GLuint glGetProgramResourceIndex( GLuint program​​, GLenum programInterface​​, const char *name​ );
GLuint glGetUniformBlockIndex( GLuint program​​, const char *name​​ );

The first function is only available in GL version 4.3 or if ARB_program_interface_query is available. The latter is always available. If you use glGetProgramResourceIndex, the programInterface​​ parameter should be GL_UNIFORM_BLOCK.

If name​ specifies a block that is inactive, or specifies a block that isn't defined in program​, then GL_INVALID_INDEX is returned.

Once the index is retrieved, it can be used to set the buffer binding with this function:

void glUniformBlockBinding( GLuint program​​, GLuint uniformBlockIndex​​, GLuint uniformBlockBinding​​ );

This causes the uniform block specified by uniformBlockIndex​​ in program​​ to use the uniform buffer binding location uniformBlockBinding​​.

There are only GL_MAX_UNIFORM_BUFFER_BINDINGS binding locations available. So uniformBlockBinding​​ must be less than this value.

Shader storage blocks

As with uniform blocks, you must get the index to the shader storage block in order to manually bind it. There is only one function to do this:

GLuint glGetProgramResourceIndex( GLuint program​​, GLenum programInterface​​, const char *name​ );

In this case, programInterface​ should be GL_SHADER_STORAGE_BLOCK​.

If name​ specifies a block that is inactive, or specifies a block that isn't defined in program​, then GL_INVALID_INDEX is returned.

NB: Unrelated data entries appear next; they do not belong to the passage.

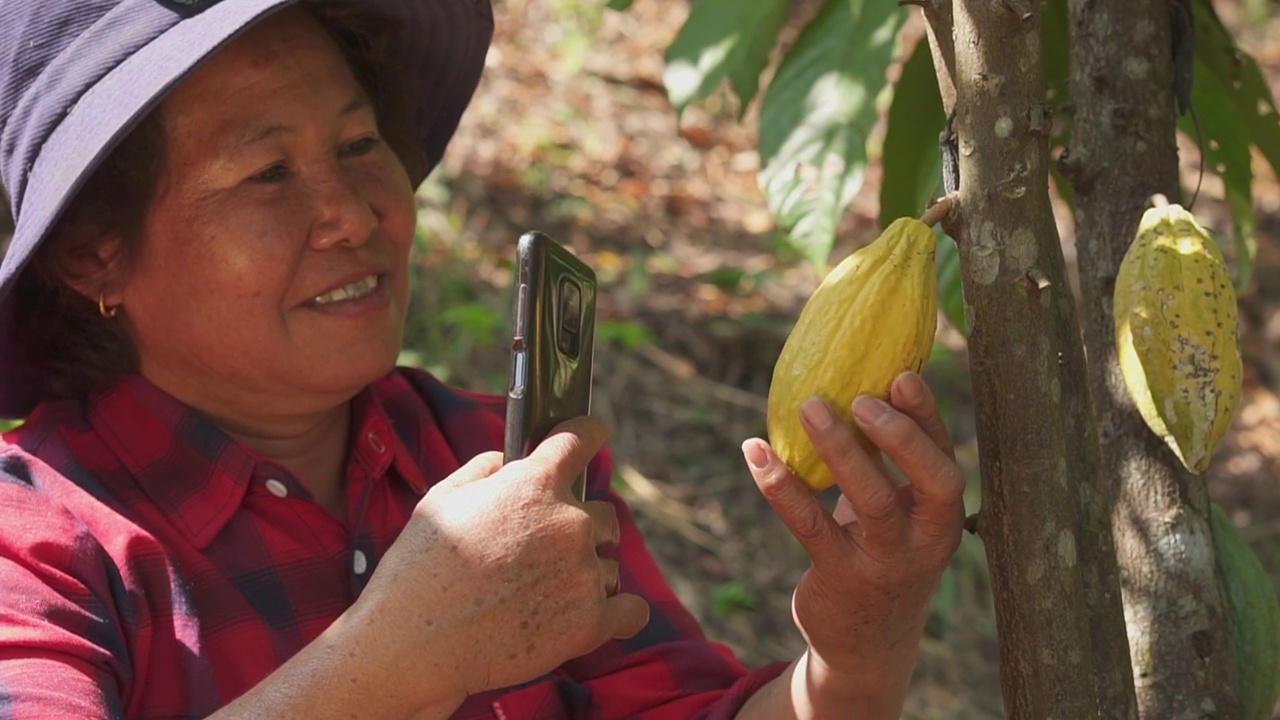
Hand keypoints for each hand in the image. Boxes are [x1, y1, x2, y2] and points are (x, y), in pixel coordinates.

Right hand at [352, 416, 649, 707]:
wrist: (412, 643)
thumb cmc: (420, 568)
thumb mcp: (442, 497)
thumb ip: (486, 468)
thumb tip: (508, 462)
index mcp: (535, 484)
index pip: (583, 438)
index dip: (587, 436)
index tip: (590, 438)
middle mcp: (570, 522)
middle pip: (604, 513)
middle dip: (578, 525)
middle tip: (540, 552)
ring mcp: (583, 574)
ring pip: (608, 564)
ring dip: (586, 573)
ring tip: (541, 594)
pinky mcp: (589, 623)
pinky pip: (630, 611)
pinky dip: (616, 614)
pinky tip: (590, 614)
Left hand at [742, 372, 963, 688]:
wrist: (866, 646)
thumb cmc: (881, 556)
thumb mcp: (897, 514)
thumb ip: (888, 463)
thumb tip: (858, 384)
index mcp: (942, 515)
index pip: (945, 458)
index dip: (928, 416)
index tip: (904, 374)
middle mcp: (926, 538)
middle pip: (934, 482)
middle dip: (901, 437)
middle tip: (861, 397)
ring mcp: (886, 561)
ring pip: (872, 502)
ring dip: (839, 450)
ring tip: (809, 407)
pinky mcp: (841, 578)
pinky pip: (810, 525)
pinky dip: (781, 485)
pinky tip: (755, 451)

Once the index is retrieved, it can be used to set the buffer binding with this function:

void glShaderStorageBlockBinding( GLuint program​​, GLuint storageBlockIndex​​, GLuint storageBlockBinding​​ )

This causes the shader storage block specified by storageBlockIndex​​ in program​​ to use the shader storage buffer binding location storageBlockBinding​​.

There are only GL_MAX_SHADER_STORAGE_BUFFER_BINDINGS binding locations available. So storageBlockBinding​​ must be less than this value.